Text section:
[Start of Attachment]

FILE PHOTO: To ensure social distancing does not make diners feel isolated during the coronavirus disease (COVID-19) outbreak, mannequins clad in 1940s-era clothing occupy some tables at The Inn at Little Washington, a Michelin three-star restaurant, which plans to reopen soon in Washington, Virginia, U.S., May 20, 2020. REUTERS/Kevin Lamarque/File Photo
(Reuters) – It’s not your typical Michelin-starred feast experience, dining near life-size mannequins clad in glamorous 1940’s style. It could be considered quite unconventional but then again, so is almost everything else right now.
The Inn at Little Washington, a three Michelin-star restaurant located about 90 minutes west of Washington, D.C. and sprawled across 24 acres and charming gardens, reopened on Friday after nearly two months of closure as part of measures against the coronavirus pandemic.
Because of the new restrictions, the first phase of reopening can only serve customers food in the outdoor space on the porch. When it moves into the second phase, the restaurant will limit dining room seating to 50% of its usual capacity.
More than 100,000 people in the United States have died from COVID-19, the illness caused by the coronavirus. Over 1.7 million U.S. cases have been reported
As chef and owner Patrick O’Connell grappled with the new health restrictions, he had the theatrical idea of filling the empty seats in his opulent dining room area with glamorous post-war mannequins seemingly engaging in conversation or romantic actions.

[End of Attachment]

(Records drawn from a dataset)
[Start of Attachment]

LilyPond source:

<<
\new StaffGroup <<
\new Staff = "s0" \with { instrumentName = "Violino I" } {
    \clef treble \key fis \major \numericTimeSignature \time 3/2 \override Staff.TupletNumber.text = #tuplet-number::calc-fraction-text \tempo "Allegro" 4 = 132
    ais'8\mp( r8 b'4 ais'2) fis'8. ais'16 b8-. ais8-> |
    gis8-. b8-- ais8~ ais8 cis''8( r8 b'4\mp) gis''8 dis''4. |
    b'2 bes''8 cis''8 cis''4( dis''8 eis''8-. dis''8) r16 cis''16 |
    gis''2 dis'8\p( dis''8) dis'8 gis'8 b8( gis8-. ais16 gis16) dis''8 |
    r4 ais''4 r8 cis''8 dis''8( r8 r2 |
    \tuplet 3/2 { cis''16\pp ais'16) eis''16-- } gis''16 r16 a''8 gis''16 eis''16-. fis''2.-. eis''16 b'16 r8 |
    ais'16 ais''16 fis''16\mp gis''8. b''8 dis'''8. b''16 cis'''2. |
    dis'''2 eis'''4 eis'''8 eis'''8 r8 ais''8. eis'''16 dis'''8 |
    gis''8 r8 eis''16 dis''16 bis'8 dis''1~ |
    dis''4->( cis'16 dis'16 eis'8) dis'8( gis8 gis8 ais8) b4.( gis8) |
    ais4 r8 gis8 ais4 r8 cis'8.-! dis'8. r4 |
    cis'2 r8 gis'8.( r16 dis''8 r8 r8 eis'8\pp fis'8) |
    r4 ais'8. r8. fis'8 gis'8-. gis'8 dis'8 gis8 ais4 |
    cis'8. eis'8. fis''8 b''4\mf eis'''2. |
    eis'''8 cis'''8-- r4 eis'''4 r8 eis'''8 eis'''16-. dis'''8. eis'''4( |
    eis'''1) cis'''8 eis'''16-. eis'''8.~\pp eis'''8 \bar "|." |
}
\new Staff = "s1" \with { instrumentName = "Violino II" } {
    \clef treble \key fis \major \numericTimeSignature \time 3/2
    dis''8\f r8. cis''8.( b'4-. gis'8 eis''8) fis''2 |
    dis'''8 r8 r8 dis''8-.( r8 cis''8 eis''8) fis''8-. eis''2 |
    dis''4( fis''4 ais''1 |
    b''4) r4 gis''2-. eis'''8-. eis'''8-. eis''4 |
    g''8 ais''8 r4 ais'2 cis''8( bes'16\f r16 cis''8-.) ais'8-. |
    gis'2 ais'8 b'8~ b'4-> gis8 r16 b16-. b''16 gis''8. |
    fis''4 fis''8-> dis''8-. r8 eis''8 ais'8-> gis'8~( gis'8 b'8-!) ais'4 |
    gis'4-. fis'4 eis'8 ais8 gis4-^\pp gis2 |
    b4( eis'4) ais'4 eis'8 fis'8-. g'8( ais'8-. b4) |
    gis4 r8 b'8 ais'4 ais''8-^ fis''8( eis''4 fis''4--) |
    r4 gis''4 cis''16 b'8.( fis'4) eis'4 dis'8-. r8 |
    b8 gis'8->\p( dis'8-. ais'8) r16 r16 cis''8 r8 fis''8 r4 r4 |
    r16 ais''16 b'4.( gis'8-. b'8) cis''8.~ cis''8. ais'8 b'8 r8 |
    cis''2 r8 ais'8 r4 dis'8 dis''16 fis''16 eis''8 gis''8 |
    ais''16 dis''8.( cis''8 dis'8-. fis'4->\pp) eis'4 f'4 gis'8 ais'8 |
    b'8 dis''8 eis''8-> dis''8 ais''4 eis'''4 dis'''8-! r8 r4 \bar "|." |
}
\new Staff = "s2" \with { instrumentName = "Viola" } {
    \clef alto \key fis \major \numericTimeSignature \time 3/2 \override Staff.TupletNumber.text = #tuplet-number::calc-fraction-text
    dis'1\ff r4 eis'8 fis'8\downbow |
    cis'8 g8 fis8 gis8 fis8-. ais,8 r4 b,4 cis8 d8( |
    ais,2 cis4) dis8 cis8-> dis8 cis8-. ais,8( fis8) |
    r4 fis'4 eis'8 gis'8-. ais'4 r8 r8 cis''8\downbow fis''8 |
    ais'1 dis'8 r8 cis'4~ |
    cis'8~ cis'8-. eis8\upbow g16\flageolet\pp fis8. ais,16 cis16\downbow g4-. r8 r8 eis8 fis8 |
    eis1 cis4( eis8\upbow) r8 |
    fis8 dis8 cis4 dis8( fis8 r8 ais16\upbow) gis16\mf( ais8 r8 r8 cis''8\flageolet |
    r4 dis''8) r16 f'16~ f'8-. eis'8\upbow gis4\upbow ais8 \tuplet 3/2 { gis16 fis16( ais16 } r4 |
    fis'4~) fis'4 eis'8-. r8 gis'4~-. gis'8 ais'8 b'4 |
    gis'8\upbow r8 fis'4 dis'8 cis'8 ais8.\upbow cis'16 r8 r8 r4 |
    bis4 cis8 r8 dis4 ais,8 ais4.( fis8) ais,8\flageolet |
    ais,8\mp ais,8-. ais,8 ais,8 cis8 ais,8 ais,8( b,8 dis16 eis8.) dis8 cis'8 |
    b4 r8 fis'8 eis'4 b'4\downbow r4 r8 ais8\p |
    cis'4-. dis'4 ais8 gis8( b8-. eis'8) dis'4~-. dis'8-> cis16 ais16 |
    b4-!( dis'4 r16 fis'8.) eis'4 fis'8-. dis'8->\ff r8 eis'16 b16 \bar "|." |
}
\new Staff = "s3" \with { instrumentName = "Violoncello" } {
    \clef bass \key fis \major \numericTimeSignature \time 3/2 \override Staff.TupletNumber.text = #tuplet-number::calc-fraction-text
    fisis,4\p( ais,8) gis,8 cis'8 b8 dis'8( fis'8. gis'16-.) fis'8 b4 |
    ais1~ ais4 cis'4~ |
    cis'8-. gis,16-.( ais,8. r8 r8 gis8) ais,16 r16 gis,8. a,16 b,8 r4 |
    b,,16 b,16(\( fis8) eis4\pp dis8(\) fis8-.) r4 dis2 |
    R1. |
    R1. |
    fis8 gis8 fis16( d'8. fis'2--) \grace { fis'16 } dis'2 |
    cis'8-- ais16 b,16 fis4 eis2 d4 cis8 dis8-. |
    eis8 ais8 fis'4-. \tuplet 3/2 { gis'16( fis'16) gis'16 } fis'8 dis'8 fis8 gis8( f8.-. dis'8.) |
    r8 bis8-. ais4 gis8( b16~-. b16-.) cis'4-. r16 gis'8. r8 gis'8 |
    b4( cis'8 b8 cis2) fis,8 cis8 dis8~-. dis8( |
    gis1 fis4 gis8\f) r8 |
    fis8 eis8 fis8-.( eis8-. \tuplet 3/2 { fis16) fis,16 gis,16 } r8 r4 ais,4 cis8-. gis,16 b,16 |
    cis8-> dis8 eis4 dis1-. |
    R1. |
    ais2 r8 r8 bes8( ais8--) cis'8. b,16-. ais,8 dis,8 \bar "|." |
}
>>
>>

[End of Attachment]

Activity list:
**A)** What reason does the Reuters article give for putting mannequins at some tables at The Inn at Little Washington? Answer in one to three sentences.
**B)** Reproduce the Reuters article word for word from "FILE PHOTO: To" to "else right now.".
**C)** Translate this sentence from the Reuters article into Spanish: "When it moves into the second phase, the restaurant will limit dining room seating to 50% of its usual capacity."

Numbered answers:
**A)** The mannequins are there to ensure that social distancing does not make diners feel isolated during the COVID-19 outbreak. They fill empty seats in the dining room.

**B)**
FILE PHOTO: To ensure social distancing does not make diners feel isolated during the coronavirus disease (COVID-19) outbreak, mannequins clad in 1940s-era clothing occupy some tables at The Inn at Little Washington, a Michelin three-star restaurant, which plans to reopen soon in Washington, Virginia, U.S., May 20, 2020. REUTERS/Kevin Lamarque/File Photo
(Reuters) – It’s not your typical Michelin-starred feast experience, dining near life-size mannequins clad in glamorous 1940’s style. It could be considered quite unconventional but then again, so is almost everything else right now.

**C)** Cuando pase a la segunda fase, el restaurante limitará los asientos del comedor al 50% de su capacidad habitual.